More on Z-relations

I have analyzed all sets from 1 - 22tET for their Z-relations to look
for clustering (like I found with 22-tET)

First, below twelve, there are only two sets with Z-relations: 8-tET
has one Z-related pair in C(8,4)-reduced and 10-tET has three Z-
related pairs in C(10,5)-reduced (I wish I had a good name for this,
I am talking about the number of set types (combinatorical sets
reduced for mirror inverse and transposition).

Of note between 12 and 22 are:

14-tET: 7 (septachords) has 96, 6 has 12, 5 has 12. All pairs.
15-tET: 7 has 20, 6 has 50, 5 has 10. All pairs.
17-tET: 8 has 104, 7 has 48, 6 has 32. All pairs.
19-tET: 9 has 312, 8 has 180, 7 has 114 and 6 has 42. All pairs.

The even ones are more complicated and involve triples and quads.

14-tET: All are multiples of 12.
15-tET: All are multiples of 10.
17-tET: All are multiples of 8.
19-tET: All are multiples of 6.

Also, 20-tET: All its doubles are multiples of 8.
13-tET: Has a Z-related pair (in 4, counting as 2 sets) and 2 Z-
related pairs in 6 (counting as 4 sets).

12-tET: 6 has 30, (15 pairs), 5 has 6 (3 pairs) 4 has 2 (1 pair).
It's interesting to note that this matches C(10,5)-reduced with
3 pairs and C(8,4)-reduced with 1 pair.

I will update the files section with a nice spreadsheet.

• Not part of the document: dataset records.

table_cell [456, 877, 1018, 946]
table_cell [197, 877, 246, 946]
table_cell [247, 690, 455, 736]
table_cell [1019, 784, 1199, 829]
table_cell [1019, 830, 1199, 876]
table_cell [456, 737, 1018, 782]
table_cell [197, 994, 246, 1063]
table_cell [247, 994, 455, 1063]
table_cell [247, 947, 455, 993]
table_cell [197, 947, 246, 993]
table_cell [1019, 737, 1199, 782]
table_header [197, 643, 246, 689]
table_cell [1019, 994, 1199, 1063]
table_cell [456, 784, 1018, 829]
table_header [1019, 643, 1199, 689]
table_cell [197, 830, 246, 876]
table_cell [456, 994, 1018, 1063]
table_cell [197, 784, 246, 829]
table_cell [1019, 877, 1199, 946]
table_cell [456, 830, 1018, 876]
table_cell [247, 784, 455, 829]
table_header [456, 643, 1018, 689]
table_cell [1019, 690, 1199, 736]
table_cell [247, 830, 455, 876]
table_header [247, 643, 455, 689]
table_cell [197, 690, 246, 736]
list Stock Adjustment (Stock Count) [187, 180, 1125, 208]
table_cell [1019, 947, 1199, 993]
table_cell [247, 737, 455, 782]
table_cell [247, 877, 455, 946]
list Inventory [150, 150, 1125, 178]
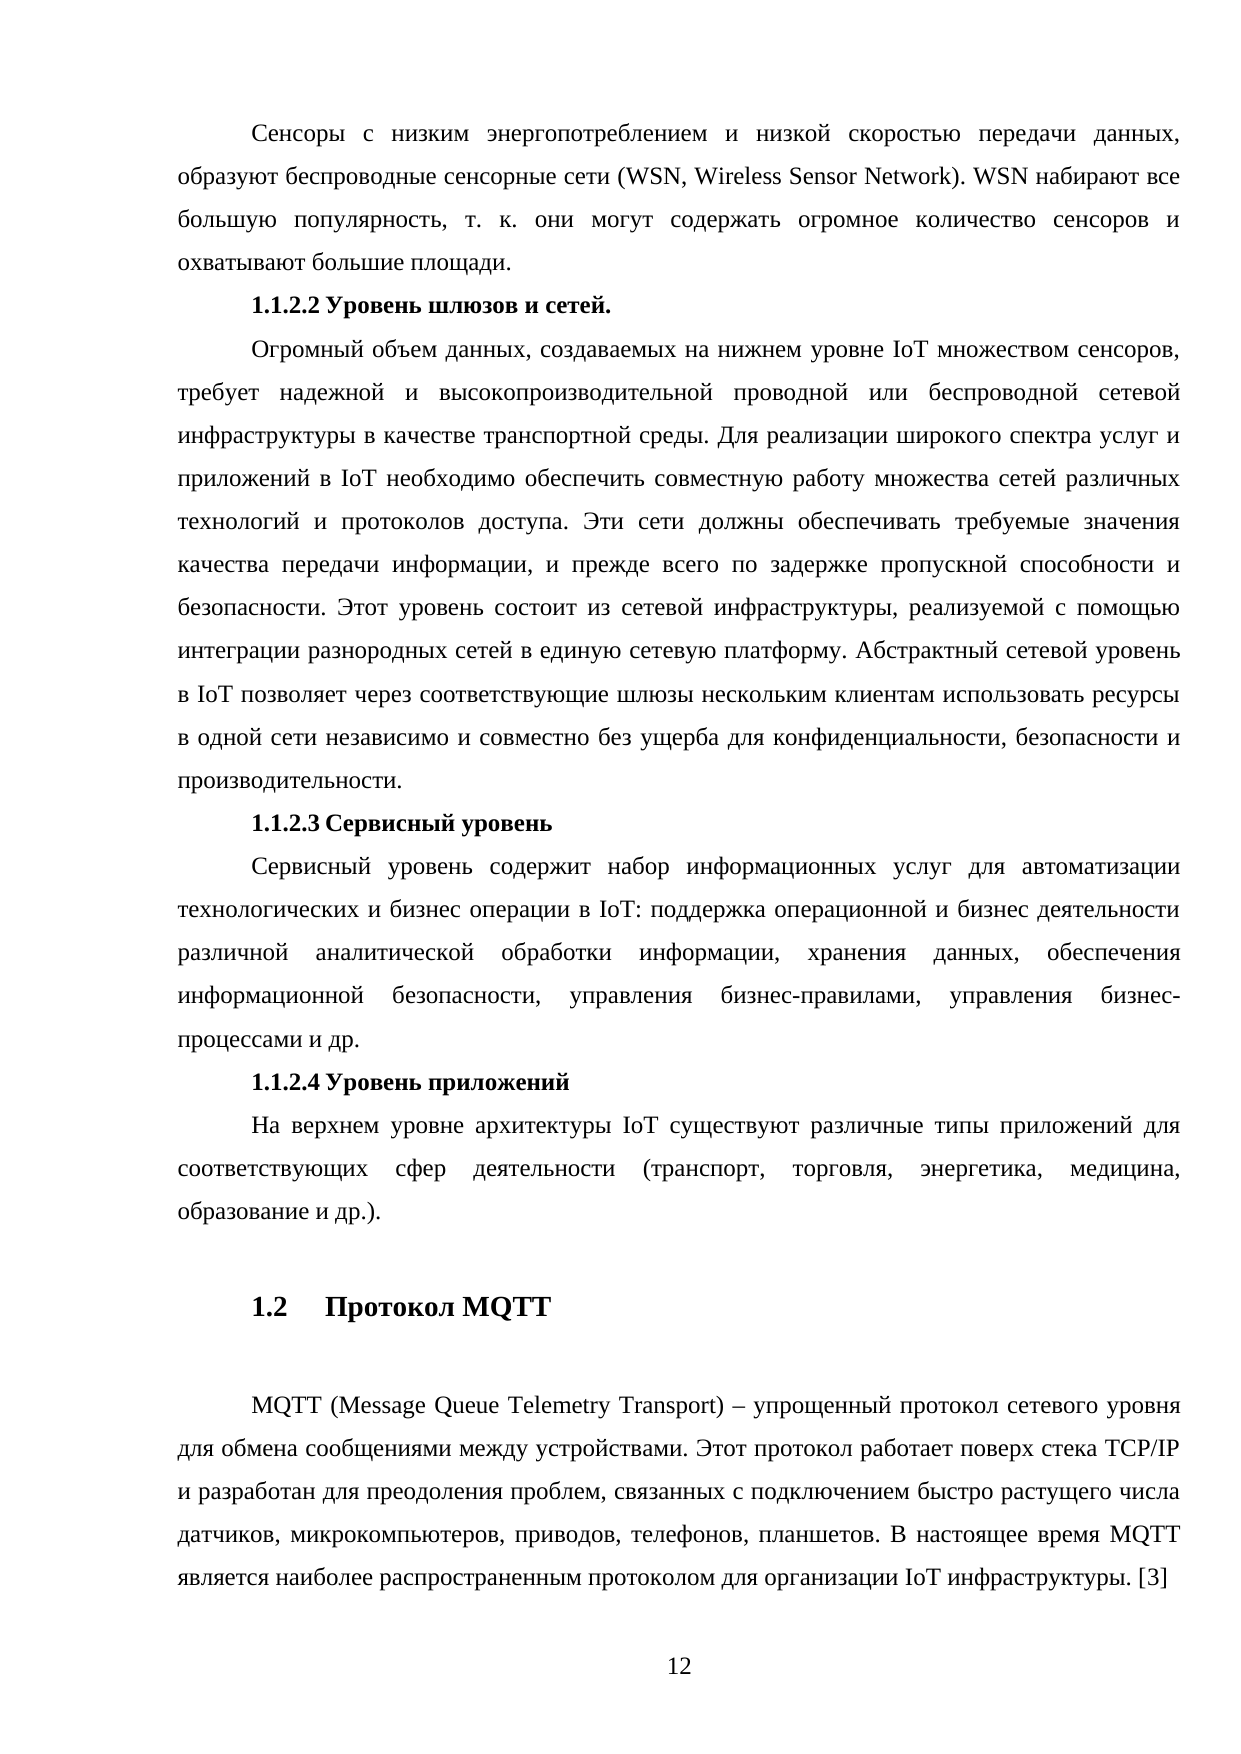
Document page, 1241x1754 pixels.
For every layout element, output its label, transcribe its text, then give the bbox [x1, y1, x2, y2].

text Сенсоры с низким энергопотреблением и низкой скоростью передачи данных, образуют беспроводные сенсорные сети (WSN, Wireless Sensor Network). WSN набирают все большую популярность, т. к. они могут содержать огромное количество сенсоров и охватывают большие площади. [177, 118, 1181, 276]
subtitle Уровень приложений [177, 1067, 1181, 1096]
subtitle Протокол MQTT [177, 1289, 1181, 1323]
text MQTT (Message Queue Telemetry Transport) – упрощенный протокол сетевого уровня для обмена сообщениями между устройствами. Этот протокол работает поверх стека TCP/IP и разработан для преодоления проблем, связанных с подключением быстро растущего числа датчиков, микрокомпьютеров, приводов, телефонов, планшетов. В настоящее время MQTT является наиболее распространенным протоколом для организации IoT инфраструктуры. [3] [177, 1390, 1181, 1591]
subtitle Сервисный уровень [177, 808, 1181, 837]
subtitle Уровень шлюзов и сетей. [177, 291, 1181, 319]
text На верхнем уровне архитектуры IoT существуют различные типы приложений для соответствующих сфер деятельности (транспорт, торговля, энергетика, медицина, образование и др.). [177, 1110, 1181, 1225]
text Огромный объем данных, создаваемых на нижнем уровне IoT множеством сенсоров, требует надежной и высокопроизводительной проводной или беспроводной сетевой инфраструктуры в качестве транспортной среды. Для реализации широкого спектра услуг и приложений в IoT необходимо обеспечить совместную работу множества сетей различных технологий и протоколов доступа. Эти сети должны обеспечивать требуемые значения качества передачи информации, и прежде всего по задержке пропускной способности и безопасности. Этот уровень состоит из сетевой инфраструктуры, реализуемой с помощью интеграции разнородных сетей в единую сетевую платформу. Абстрактный сетевой уровень в IoT позволяет через соответствующие шлюзы нескольким клиентам использовать ресурсы в одной сети независимо и совместно без ущерба для конфиденциальности, безопасности и производительности. [177, 334, 1181, 794]
text Сервисный уровень содержит набор информационных услуг для автоматизации технологических и бизнес операции в IoT: поддержка операционной и бизнес деятельности различной аналитической обработки информации, хранения данных, обеспечения информационной безопасности, управления бизнес-правилами, управления бизнес-процессами и др. [177, 851, 1181, 1052]
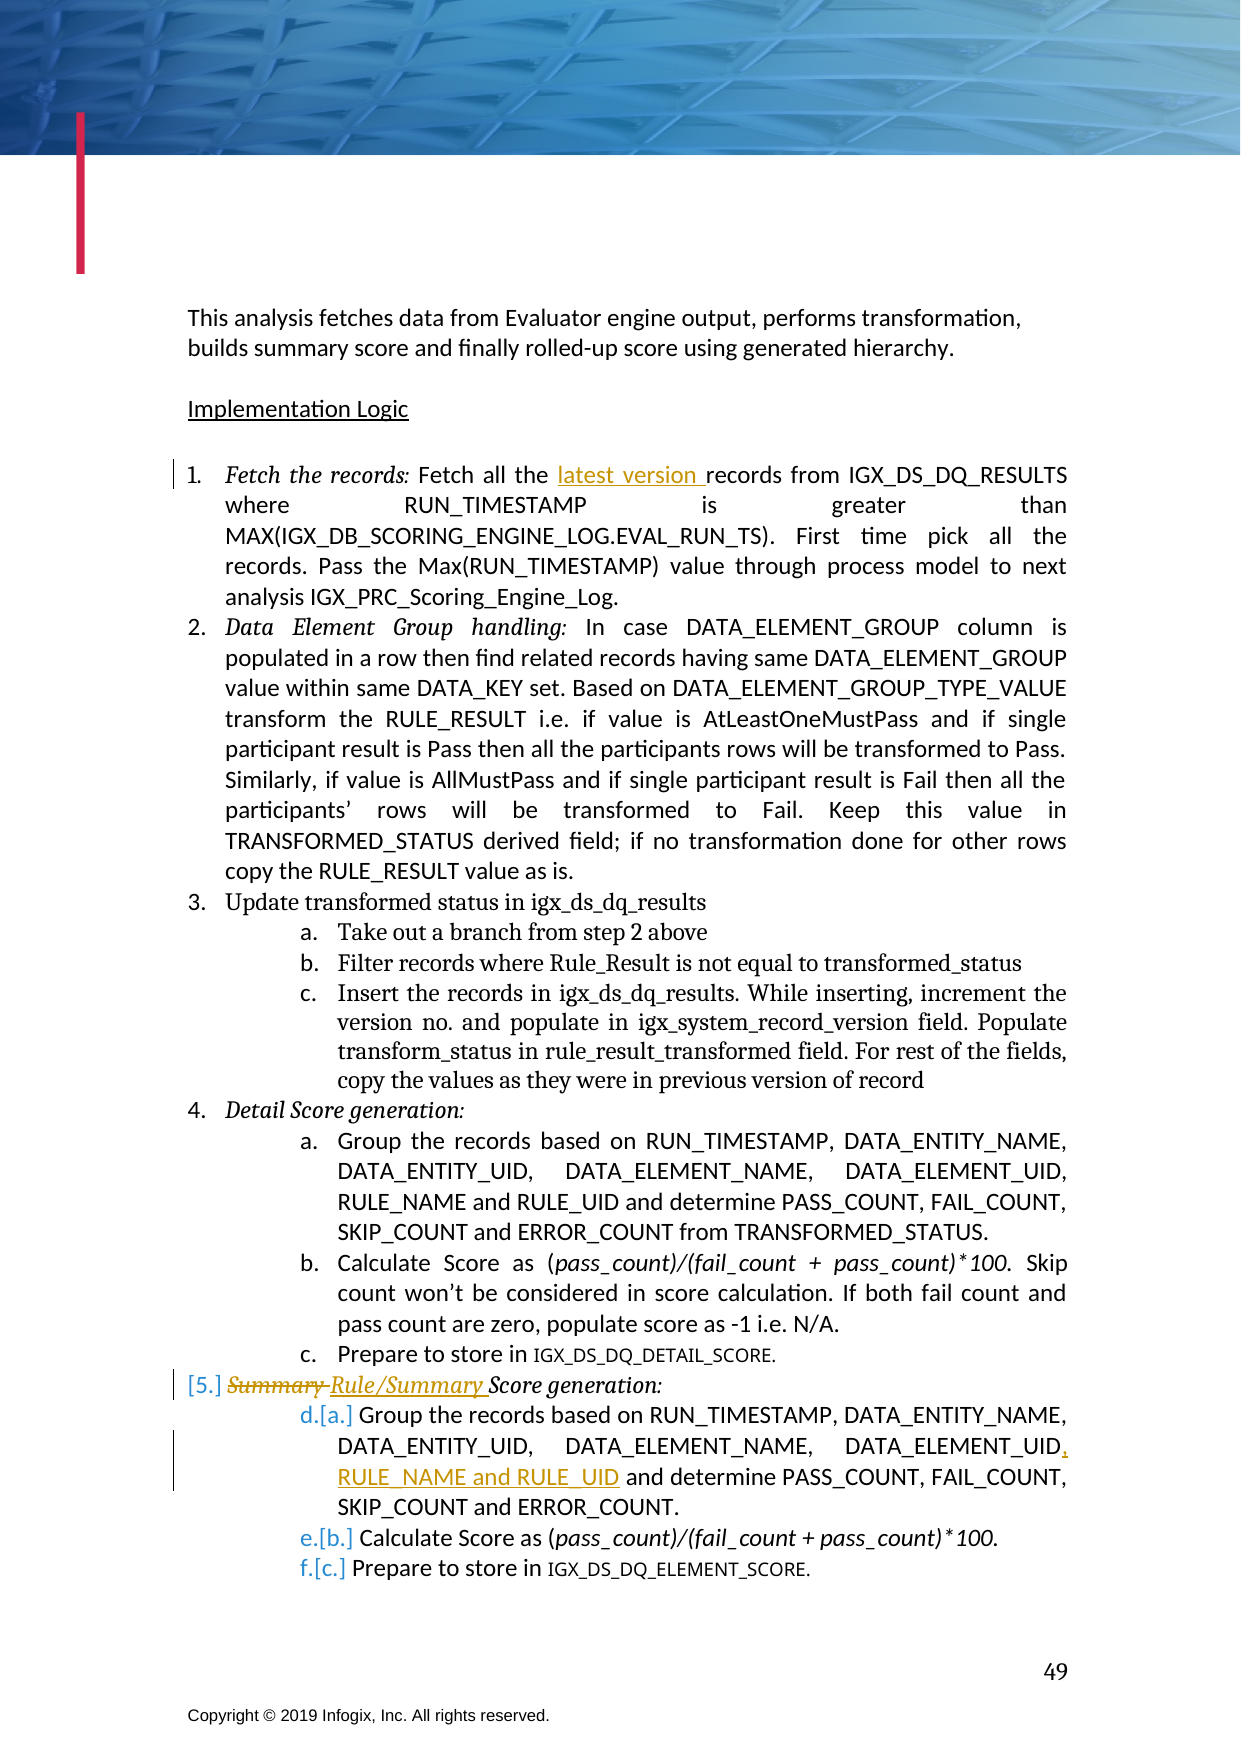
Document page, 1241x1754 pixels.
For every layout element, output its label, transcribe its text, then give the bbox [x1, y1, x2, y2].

So far, 22-tET is the only "nice" ET with Z-related triples (quads
and sextets)...

My goal is to find a set of formulas that calculates Z-relations for
any set size. Might not be possible, but I am hopeful. Usually Z-
relations can be found as transformations (like M5 symmetry) or
complementability (like the 15 complementary pairs in C(12,6)-reduced
(or should I say, set types?)

Paul Hj